◆ The problem ◆
Every line of the data that contains the string "root" must be copied.

[Data entries]
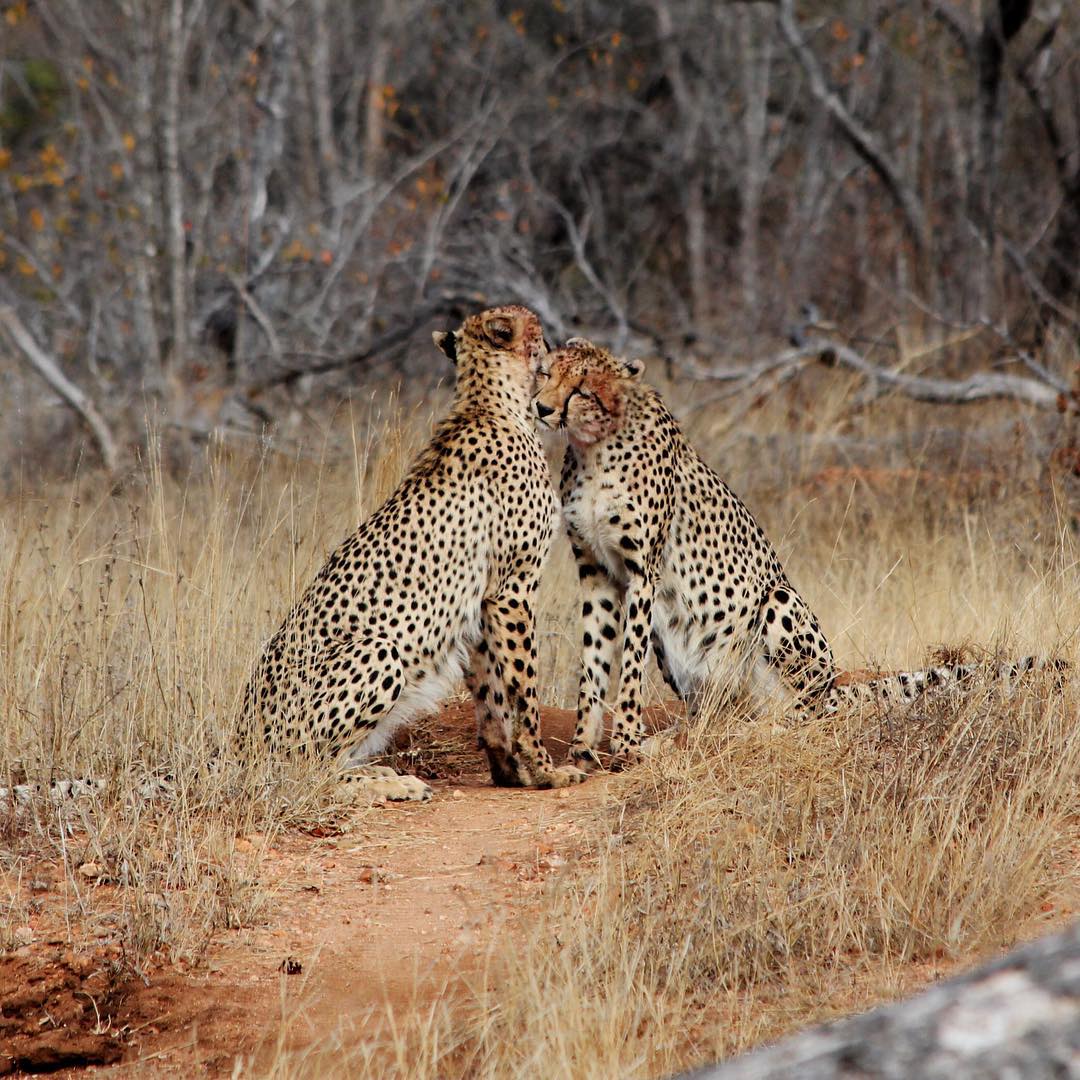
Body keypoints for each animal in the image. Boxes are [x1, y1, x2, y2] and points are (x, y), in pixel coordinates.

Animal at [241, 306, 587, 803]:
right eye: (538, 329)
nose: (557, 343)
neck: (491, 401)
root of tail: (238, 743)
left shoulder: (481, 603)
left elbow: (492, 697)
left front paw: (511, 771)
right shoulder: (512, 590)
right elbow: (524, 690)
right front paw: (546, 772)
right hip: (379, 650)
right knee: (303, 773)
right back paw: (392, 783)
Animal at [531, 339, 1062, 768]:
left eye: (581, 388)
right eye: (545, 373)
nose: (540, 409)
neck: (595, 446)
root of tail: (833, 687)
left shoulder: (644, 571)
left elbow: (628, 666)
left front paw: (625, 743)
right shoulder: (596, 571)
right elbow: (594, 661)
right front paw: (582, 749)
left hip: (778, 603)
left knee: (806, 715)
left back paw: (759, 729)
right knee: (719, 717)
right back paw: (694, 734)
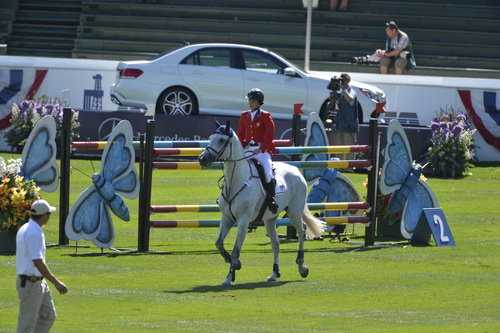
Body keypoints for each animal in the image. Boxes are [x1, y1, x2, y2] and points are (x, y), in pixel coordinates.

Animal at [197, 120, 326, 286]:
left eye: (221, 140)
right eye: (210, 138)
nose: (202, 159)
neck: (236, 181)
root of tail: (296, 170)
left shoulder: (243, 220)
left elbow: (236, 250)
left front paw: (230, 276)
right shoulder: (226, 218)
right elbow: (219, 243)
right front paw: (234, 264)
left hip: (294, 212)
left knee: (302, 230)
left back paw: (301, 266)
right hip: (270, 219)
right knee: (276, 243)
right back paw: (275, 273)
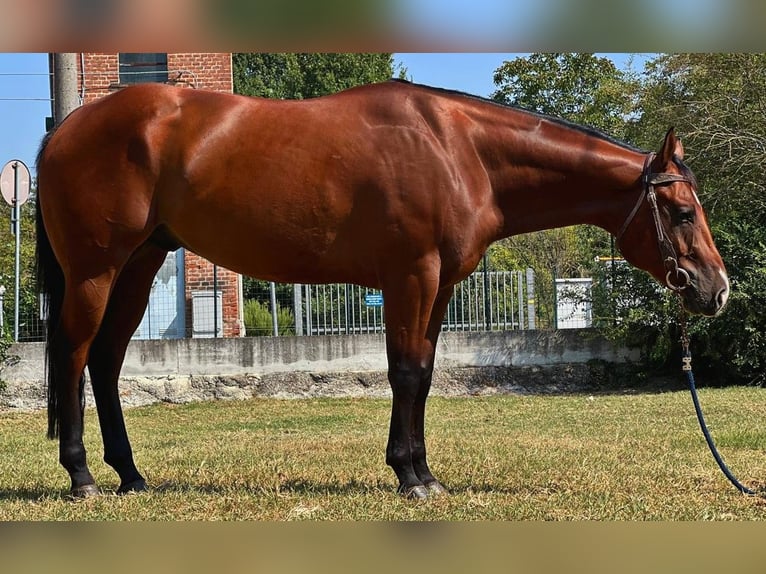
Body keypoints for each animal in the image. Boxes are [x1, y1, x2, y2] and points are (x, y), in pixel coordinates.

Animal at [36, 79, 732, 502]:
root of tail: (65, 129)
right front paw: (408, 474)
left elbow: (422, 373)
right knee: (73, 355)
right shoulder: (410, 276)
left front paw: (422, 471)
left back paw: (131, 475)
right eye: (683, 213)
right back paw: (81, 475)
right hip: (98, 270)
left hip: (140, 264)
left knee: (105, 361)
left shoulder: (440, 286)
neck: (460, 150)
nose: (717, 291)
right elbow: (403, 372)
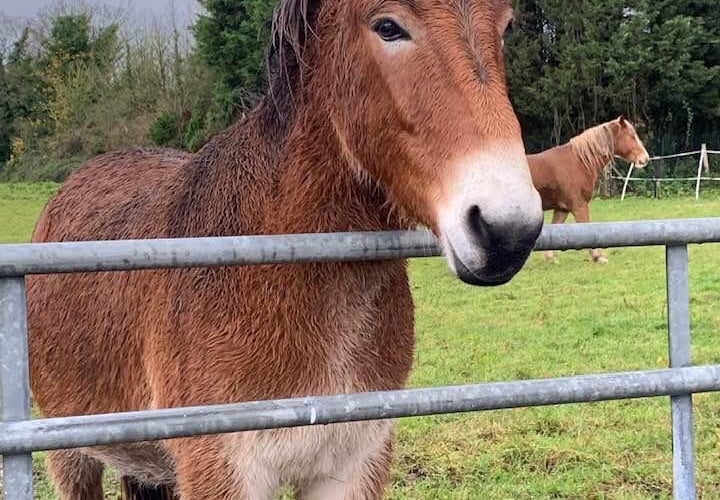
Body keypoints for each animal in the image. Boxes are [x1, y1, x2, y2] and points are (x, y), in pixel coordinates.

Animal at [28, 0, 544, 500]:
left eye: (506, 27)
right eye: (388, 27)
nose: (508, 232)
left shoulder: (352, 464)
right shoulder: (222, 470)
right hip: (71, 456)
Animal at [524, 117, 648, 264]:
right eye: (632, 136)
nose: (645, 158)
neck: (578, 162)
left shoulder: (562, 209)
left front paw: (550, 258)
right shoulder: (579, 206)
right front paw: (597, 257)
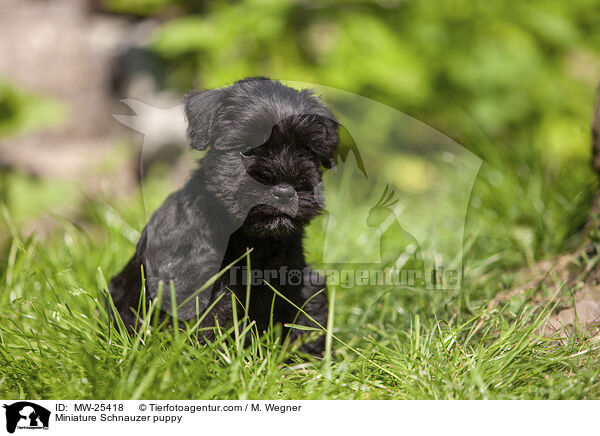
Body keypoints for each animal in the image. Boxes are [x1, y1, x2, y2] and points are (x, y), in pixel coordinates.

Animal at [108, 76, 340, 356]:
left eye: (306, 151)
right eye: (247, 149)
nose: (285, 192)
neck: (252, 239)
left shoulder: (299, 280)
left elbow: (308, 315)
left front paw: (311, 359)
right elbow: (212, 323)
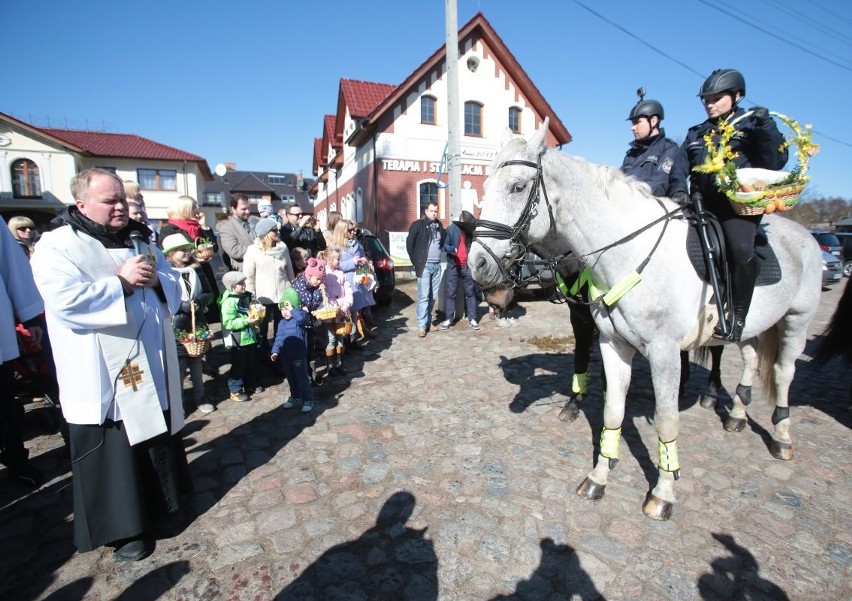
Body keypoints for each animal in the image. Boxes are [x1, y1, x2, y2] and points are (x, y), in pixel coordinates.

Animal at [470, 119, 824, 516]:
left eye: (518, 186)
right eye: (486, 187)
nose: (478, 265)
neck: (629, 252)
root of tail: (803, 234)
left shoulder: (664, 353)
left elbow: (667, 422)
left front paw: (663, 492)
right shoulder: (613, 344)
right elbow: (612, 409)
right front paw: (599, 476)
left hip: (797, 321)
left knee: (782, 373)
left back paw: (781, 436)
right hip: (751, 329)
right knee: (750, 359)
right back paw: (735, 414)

...

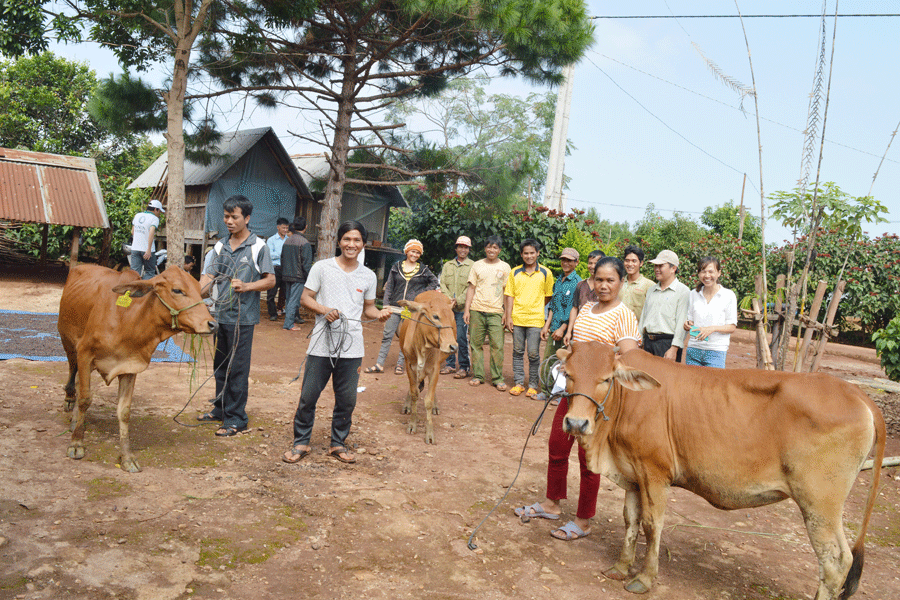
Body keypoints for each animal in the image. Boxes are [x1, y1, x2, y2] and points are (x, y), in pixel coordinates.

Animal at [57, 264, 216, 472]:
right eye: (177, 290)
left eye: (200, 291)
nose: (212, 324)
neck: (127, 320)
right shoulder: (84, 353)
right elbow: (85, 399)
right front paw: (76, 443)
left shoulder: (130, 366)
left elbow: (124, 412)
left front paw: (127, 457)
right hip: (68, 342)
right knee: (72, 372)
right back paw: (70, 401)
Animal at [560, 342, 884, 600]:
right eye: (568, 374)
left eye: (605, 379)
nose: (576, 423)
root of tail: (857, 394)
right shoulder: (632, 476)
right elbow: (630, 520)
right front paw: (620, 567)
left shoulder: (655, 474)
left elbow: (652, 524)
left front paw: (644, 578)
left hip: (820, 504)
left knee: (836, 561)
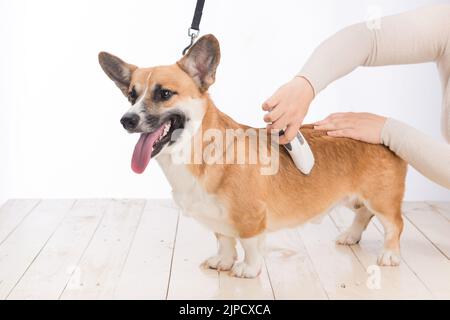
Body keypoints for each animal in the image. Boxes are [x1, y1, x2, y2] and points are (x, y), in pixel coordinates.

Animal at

---

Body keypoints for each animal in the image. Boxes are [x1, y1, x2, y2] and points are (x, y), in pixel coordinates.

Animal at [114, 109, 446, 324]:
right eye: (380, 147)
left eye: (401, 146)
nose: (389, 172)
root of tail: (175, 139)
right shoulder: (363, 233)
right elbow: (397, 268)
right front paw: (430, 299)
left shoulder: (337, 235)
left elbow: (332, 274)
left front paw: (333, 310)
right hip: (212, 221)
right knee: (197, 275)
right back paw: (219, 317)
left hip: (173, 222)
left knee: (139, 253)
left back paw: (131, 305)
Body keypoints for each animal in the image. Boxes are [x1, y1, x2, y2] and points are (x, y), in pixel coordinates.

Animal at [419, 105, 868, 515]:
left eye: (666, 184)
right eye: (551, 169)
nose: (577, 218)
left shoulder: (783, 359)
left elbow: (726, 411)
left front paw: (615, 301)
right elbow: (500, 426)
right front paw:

◆ Exercise response ◆
root of tail: (238, 743)
root of tail: (833, 687)
root of tail: (296, 170)
root of tail: (65, 129)
root of tail: (803, 234)
root of tail: (857, 394)
root of tail: (175, 139)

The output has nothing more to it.